I decided to wear my clothes for tomorrow as PJ's...that way if I wake up late, I will have one less thing to worry about and if I do end up waking up on time I can give myself 10 extra minutes of sleep...for every minute is precious. I wonder why I'm still awake then...
Well, band frustrates me. I know I won't get higher than a B, but I'm doing everything possible to get an A in that class. I try so hard...and for a while I thought I didn't, but there are other people in the class, actually a lot of people, who don't really try. I mean, when he's talking and such like that I'm fingering along music and trying to get the whole concept of the trumpet, meanwhile there are idiot people like Skank staring off into space and when we actually begin to play he's still staring off into space. I'm staying after school tomorrow to do the make-up work...not that it will do me any good, but I can try.
I still have those tickets and I have no idea where I could possible sell them in the next few days. I know Sam has them and I was planning on advertising them at my church last Sunday, but mom didn't want to go and I didn't want to go by myself. I'm such a weener. Bah
I'm really worried about my math test tomorrow. If I don't get an A on the test, I'm doomed to getting a B+ in that class. That is incredibly tragic for me...I have been working exceptionally hard in math. What's pathethic, is that I have gotten an A on everything except 2 tests that I got a B and somehow I have a very low A in that class. I don't get it. Agh!
And I don't know what to do about Patti tomorrow. I'm sure she feels guilty enough with everyone picking on her. It's too late to bother trying to talk to her. I know tomorrow will be just as akward as yesterday. At least I have Rebecca. She just frustrates me. Even when her and Kyle were going out I was very frustrated, because during that whole time I had this crush on him and the more I talked to him the more it developed. Nowadays he doesn't talk to me much anymore and I figured I could still see him as a sort-of friend, since I no longer really consider him someone I could like all that much as a person, but I'm sure he's off drooling endlessly over Amy. Yes, this whole Kyle and Amy thing thoroughly amuses me. If I see them go out, I will laugh so hard I will fall on the floor and my internal organs will spew from my throat and I will die of laughter. Then I won't have to worry about laughing even more when they break up, because I'll already have died. Hahahaha!

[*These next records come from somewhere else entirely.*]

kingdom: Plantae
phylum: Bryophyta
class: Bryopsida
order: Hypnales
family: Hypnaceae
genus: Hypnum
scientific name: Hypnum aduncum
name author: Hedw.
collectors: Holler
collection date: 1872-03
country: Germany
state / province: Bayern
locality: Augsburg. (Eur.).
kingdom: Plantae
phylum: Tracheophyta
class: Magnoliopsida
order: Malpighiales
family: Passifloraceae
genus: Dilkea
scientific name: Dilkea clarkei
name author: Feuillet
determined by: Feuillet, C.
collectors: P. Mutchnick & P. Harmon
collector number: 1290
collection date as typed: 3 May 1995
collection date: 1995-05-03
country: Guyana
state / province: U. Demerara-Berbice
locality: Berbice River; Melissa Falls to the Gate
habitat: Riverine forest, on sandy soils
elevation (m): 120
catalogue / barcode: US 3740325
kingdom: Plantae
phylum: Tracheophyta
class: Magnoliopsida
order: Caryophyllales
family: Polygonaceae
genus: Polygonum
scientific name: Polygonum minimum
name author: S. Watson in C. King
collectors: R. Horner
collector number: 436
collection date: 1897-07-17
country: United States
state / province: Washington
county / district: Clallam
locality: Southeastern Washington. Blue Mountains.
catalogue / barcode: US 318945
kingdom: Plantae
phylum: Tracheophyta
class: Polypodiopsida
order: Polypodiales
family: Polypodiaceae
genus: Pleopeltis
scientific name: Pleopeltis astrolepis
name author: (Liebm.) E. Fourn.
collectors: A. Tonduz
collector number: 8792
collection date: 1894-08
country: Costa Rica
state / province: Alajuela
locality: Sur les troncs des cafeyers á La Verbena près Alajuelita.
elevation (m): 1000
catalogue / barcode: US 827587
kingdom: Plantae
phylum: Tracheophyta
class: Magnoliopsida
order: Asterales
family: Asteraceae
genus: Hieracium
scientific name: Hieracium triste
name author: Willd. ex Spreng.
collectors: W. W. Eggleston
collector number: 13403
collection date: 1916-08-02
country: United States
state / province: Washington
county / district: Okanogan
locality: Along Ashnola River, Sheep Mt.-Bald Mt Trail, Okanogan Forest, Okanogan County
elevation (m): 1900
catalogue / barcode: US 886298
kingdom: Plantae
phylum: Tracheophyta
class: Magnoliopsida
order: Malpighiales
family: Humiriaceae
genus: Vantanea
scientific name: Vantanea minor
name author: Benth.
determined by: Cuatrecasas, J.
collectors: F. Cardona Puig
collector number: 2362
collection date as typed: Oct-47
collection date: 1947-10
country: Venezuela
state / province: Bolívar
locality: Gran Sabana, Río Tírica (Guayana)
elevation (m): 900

I'm letting my grade slip in English and I HAVE GOT to get an A on the final and an A on the essay in order to ensure I get a high A, because at this point my A is probably low. Good god, must I stress about school so often? I stress over A-'s for god's sake! How pathethic is that?! I know a bunch of people who are happy to pass with a D and I'm worrying about an A-...ugh...sometimes I disgust myself...actually, it happens often.
My mood for today has not been peachy. I was acting all psychotic after school with Melissa, but that wore itself out. I don't know, maybe it's just that when I see Sam and Sonny hanging out I feel all giddy, because I completely adore Sam and she's been happy a lot lately, which makes me happy! But...even through that...lately I've felt pretty crummy, but it's probably from school or maybe it's from the fact that I keep seeing the things I want and could have had, but the things I hold myself back from saying or find myself saying tends to fuck me over. As Ulrich would say, "I don't like your attitude" No, I definately do not like my attitude.
Well...I'm going to um...continue my conversation of evil inventions with Fred and then possibly crawl into bed.